Monterosso, the Dubai World Cup winner, looks to have better luck than other horses who have shined on Dubai Carnival night.
Horse racing: Monterosso gets chance to show rate
There have been some brilliant winners of the Dubai World Cup and some that never could quite find the magic again.
Monterosso scooped the US$10m (Dh36.7m)Dubai World Cup in March and his seasonal bow on the European stage under Mickael Barzalona will be in the Group 1 contest, which when first run in 1886 was the most valuable prize in racing at £10,000.
Simon Crisford, Godolphin's racing manager, has warned that Mahmood Al Zarooni's horse will come on for his first run for 98 days but the question that needs answering is whether Monterosso is simply a one-trick pony or a world champion in more than just name.
Prior to his success in the world's most valuable race, Monterosso had proven form on Meydan Racecourse's Tapeta surface.
Last year he finished third in the World Cup, and then warmed up before this year's triumph by finishing fourth in round three of the Al Maktoum Challenge.
Nine of the 12 winners of the Tapeta races on World Cup night since the surface was laid down in 2010 had previous form on Meydan's idiosyncratic track.

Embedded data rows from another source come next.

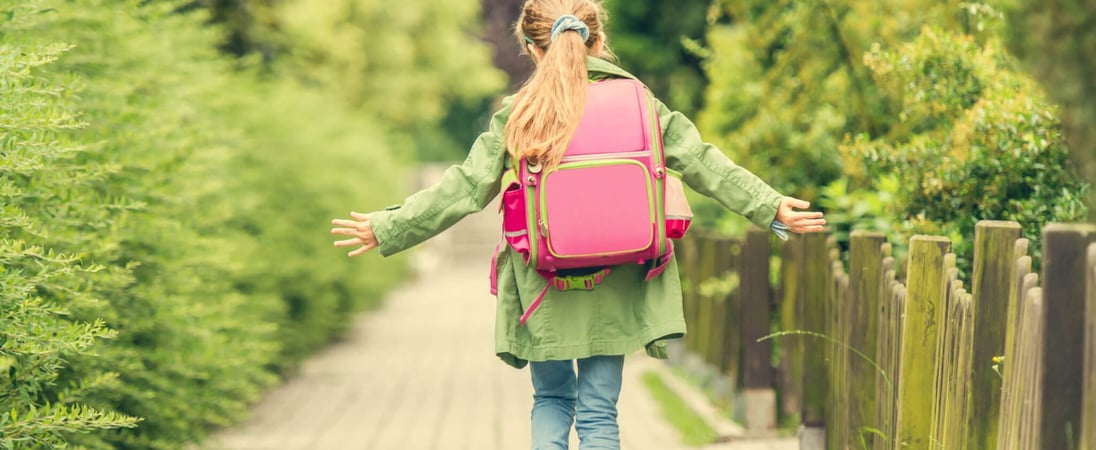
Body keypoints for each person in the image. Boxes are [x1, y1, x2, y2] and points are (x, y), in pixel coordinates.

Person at [331, 1, 825, 448]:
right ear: (598, 40)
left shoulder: (522, 113)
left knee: (551, 402)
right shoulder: (639, 101)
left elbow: (463, 188)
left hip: (545, 279)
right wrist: (770, 206)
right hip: (620, 273)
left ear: (529, 47)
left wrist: (389, 227)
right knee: (599, 415)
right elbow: (702, 162)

Of course Monterosso, who is officially the highest-rated horse among his nine rivals, and was progressive on turf in 2010 for Mark Johnston, but it remains to be seen whether the five year old can match the best on grass.

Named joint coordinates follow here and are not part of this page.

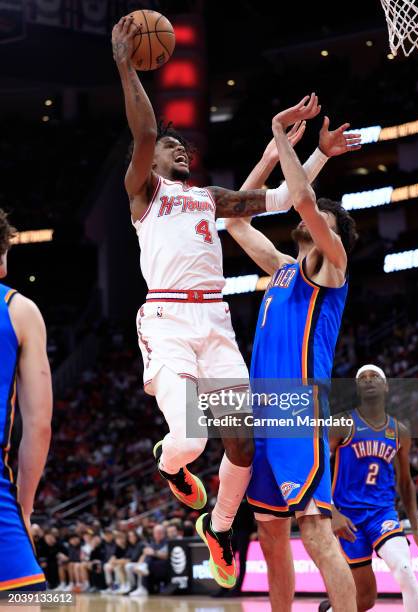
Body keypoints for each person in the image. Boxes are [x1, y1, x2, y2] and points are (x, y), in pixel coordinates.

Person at [111, 15, 324, 588]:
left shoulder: (209, 198)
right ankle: (169, 462)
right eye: (168, 146)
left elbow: (281, 197)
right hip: (169, 320)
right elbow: (147, 135)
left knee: (242, 441)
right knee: (191, 438)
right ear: (150, 162)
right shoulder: (145, 194)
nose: (177, 148)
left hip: (215, 320)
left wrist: (309, 151)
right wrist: (126, 64)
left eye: (182, 145)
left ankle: (220, 525)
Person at [225, 105, 361, 611]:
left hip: (296, 412)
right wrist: (275, 156)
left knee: (315, 529)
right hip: (262, 414)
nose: (311, 212)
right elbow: (235, 218)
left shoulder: (333, 270)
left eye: (322, 215)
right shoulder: (284, 269)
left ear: (331, 234)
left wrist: (283, 133)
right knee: (270, 536)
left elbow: (301, 198)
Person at [321, 364, 418, 612]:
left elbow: (405, 482)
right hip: (349, 519)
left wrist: (416, 529)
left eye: (375, 377)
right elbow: (319, 468)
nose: (369, 381)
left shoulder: (399, 431)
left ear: (386, 386)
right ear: (358, 388)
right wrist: (333, 512)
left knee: (403, 569)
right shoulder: (342, 424)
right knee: (365, 599)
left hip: (382, 514)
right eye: (363, 378)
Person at [0, 209, 52, 592]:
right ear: (2, 260)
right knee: (28, 600)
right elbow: (37, 425)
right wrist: (25, 508)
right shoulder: (18, 310)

There will be nowhere to hide tonight. The Eclipse, which is the first opportunity in the British Turf season for three year olds to take on the older generation beyond a mile, has attracted a stellar cast despite the retirement of So You Think.

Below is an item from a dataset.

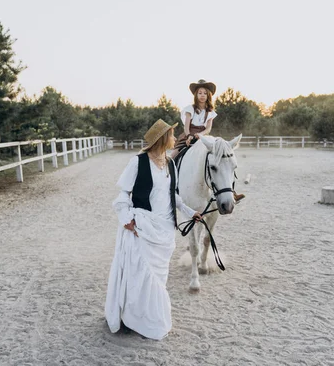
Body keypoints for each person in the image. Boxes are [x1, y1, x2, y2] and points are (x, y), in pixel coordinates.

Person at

Nathaniel, last year's King George VI and Queen Elizabeth Stakes winner, joins Twice Over, the Eclipse winner of two seasons ago and dual Dubai World Cup runner.
There is the Godolphin blue danger of the exciting and lightly-raced Farhh, who will carry Frankie Dettori, but it is Cityscape, who won the Dubai Duty Free in such taking style in March for trainer Roger Charlton, who could be the most intriguing opponent.
No Dubai Duty Free winner has ever beaten a Dubai World Cup winner.
From when Key Of Luck, the inaugural Dubai Duty Free winner in 1996 failed to haul in Singspiel in the Dubai World Cup the following year to Al Shemali narrowly finishing third to Lizard's Desire and Gloria de Campeao in Singapore two seasons ago, they have always come off second best.
And yet Cityscape's four-and-a-quarter length victory over seven individual Group One winners at Meydan proved that he is a horse that can mix it with the best in the world, and on the surface that matters.
"We had a good winter here which meant he'd done some good work so he went to Meydan very fit, he did very little there," Charlton said.
"As we know he produced a stunning performance. Quite where he found the turbo-booster that produced a course record and had them off the bridle and destroyed them, I'm not sure.
"It's great when you see a six year old doing that. It was his first time at nine furlongs and 10 furlongs is worth trying."
If Cityscape can beat Monterosso home, it would have been worth trying indeed.